Nor will there be. Mahmat had been asleep in his home in the village of
Kazikarez six days ago when an bomb from an American B-52 fell on his
village. He was asleep in one room, his wife with the children. His son
Nourali died, as did Jaber – aged 10 – Janaan, eight, Salamo, six, Twayir,
four, and Palwasha – the only girl – two.

"The plane flies so high that we cannot hear them and the mud roof fell on
them," Mahmat said. His wife Rukia – whom he permitted me to see – lay in
the next room (bed No 13). She did not know that her children were dead. She
was 25 and looked 45. A cloth dignified her forehead. Her children – like so
many Afghan innocents in this frightful War for civilisation – were victims
whom Mr Bush and Mr Blair will never acknowledge. And watching Mahmat plead
for money – the American bomb had blasted away his clothes and he was naked
beneath the hospital blanket – I could see something terrible: he and the
angry cousin beside him and the uncle and the wife's brother in the hospital
attacking America for the murders that they had inflicted on their family...
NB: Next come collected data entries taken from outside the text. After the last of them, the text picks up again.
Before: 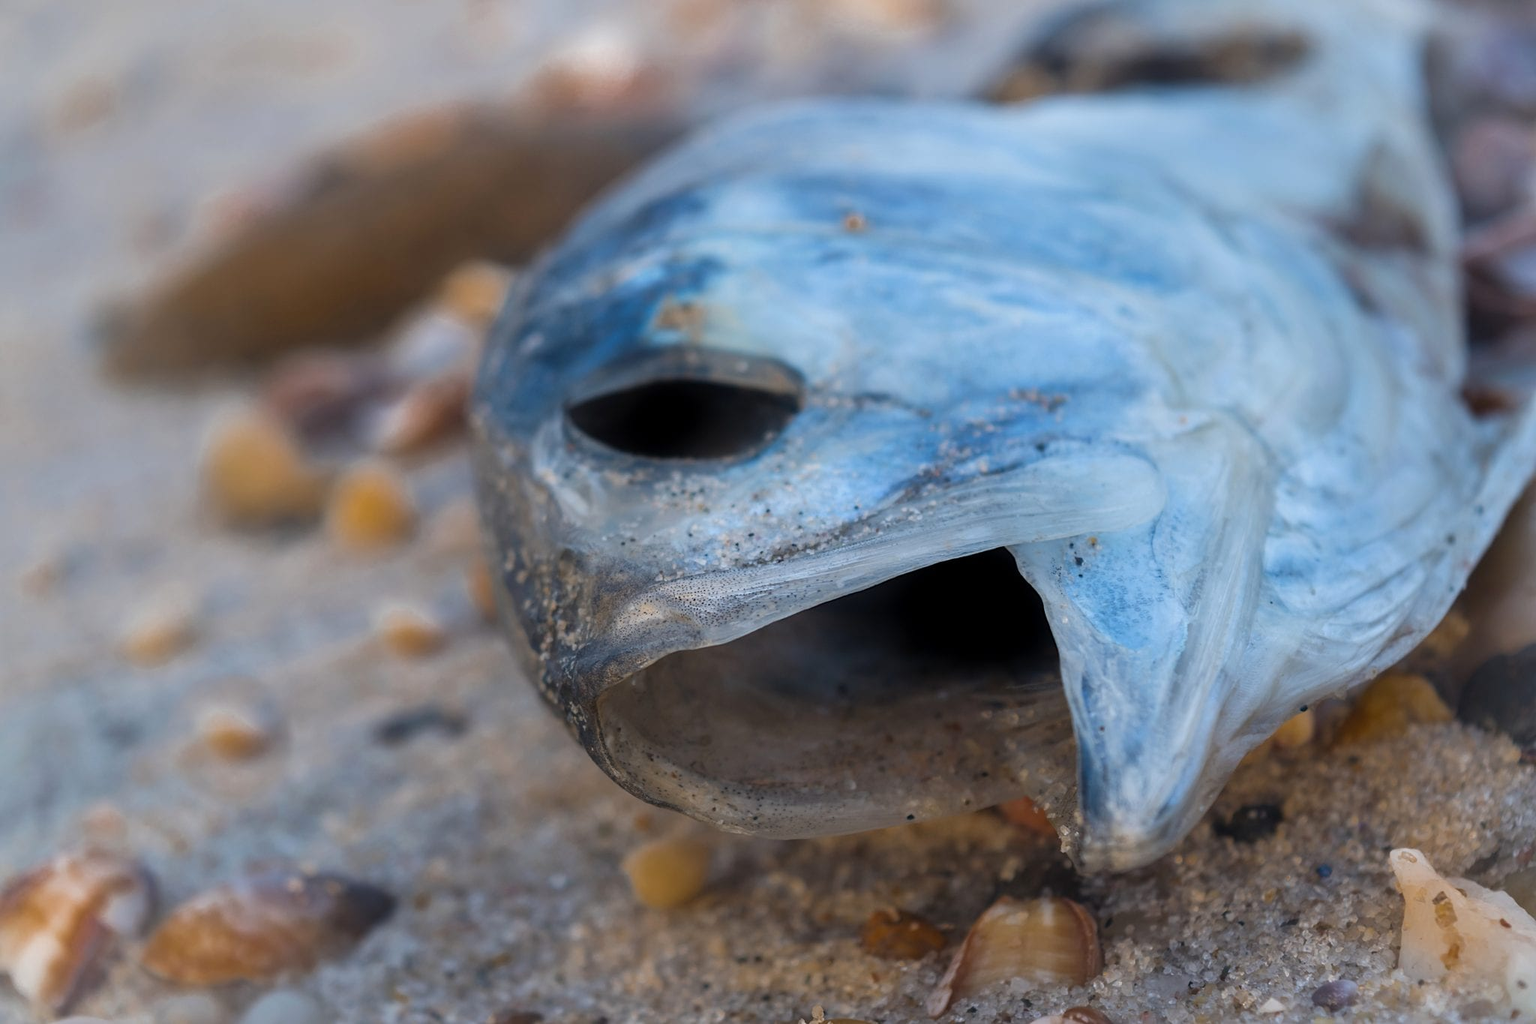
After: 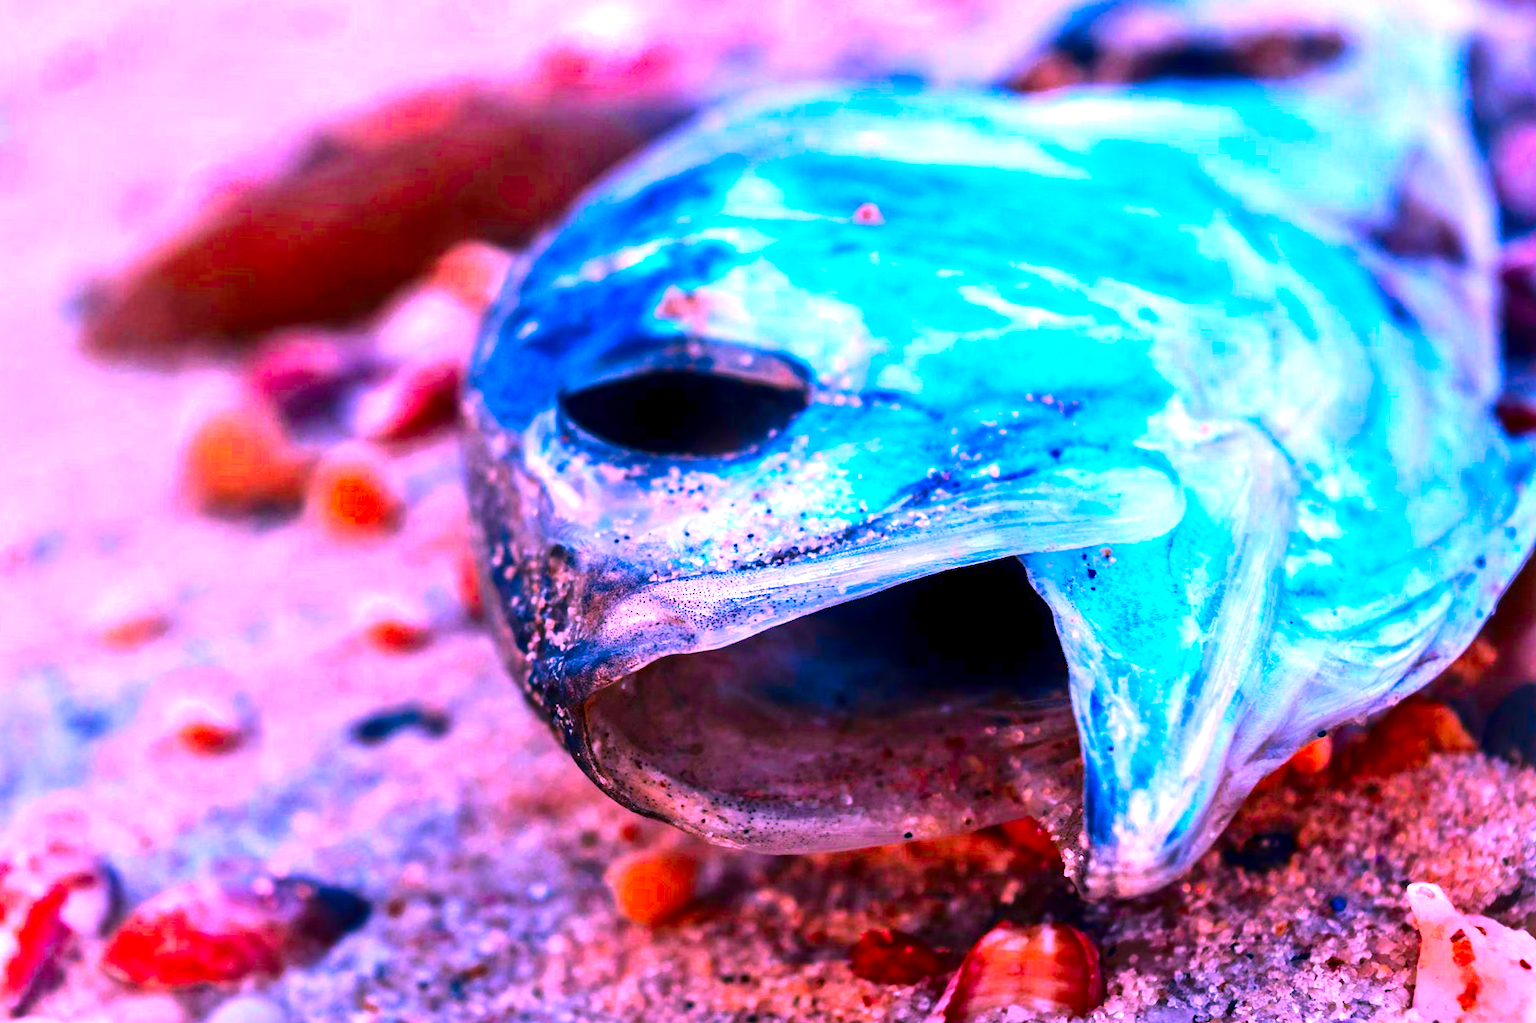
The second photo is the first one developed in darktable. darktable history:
contrast brightness saturation: contrast 0.19, brightness -0.24, saturation 0.11
color correction: highlights a* 19.5, highlights b* -11.53, saturation 1.69
exposure: black level correction 0, exposure 1.2 EV, compensate exposure bias true, compensate highlight preservation false
crop and rotate: angle -1.69°
contrast equalizer: y [[0.511, 0.558, 0.631, 0.632, 0.559, 0.512], [0.5 ×6], [0.507, 0.559, 0.627, 0.644, 0.647, 0.647], [0 ×6], [0 ×6]]
color contrast: green-magenta contrast 1.69, blue-yellow contrast 1.49
color calibration: illuminant as shot in camera, x 0.358, y 0.373, temperature 4628.91 K
white balance: emerald 1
One day, I suspect, Mahmat's relatives may be angry enough to take their
revenge on the United States, in which case they will be terrorists, men of
violence. We may even ask if their leaders could control them. They are not
bin Ladens, Mahmat's family said that – "We are neither Taliban nor Arab" –
but, frankly, could we blame them if they decided to strike at the United
States for the bloody and terrible crime done to their family. Can the
United States stop bombing villages? Can Washington persuade its special
forces to protect prisoners? Can the Americans control their own people?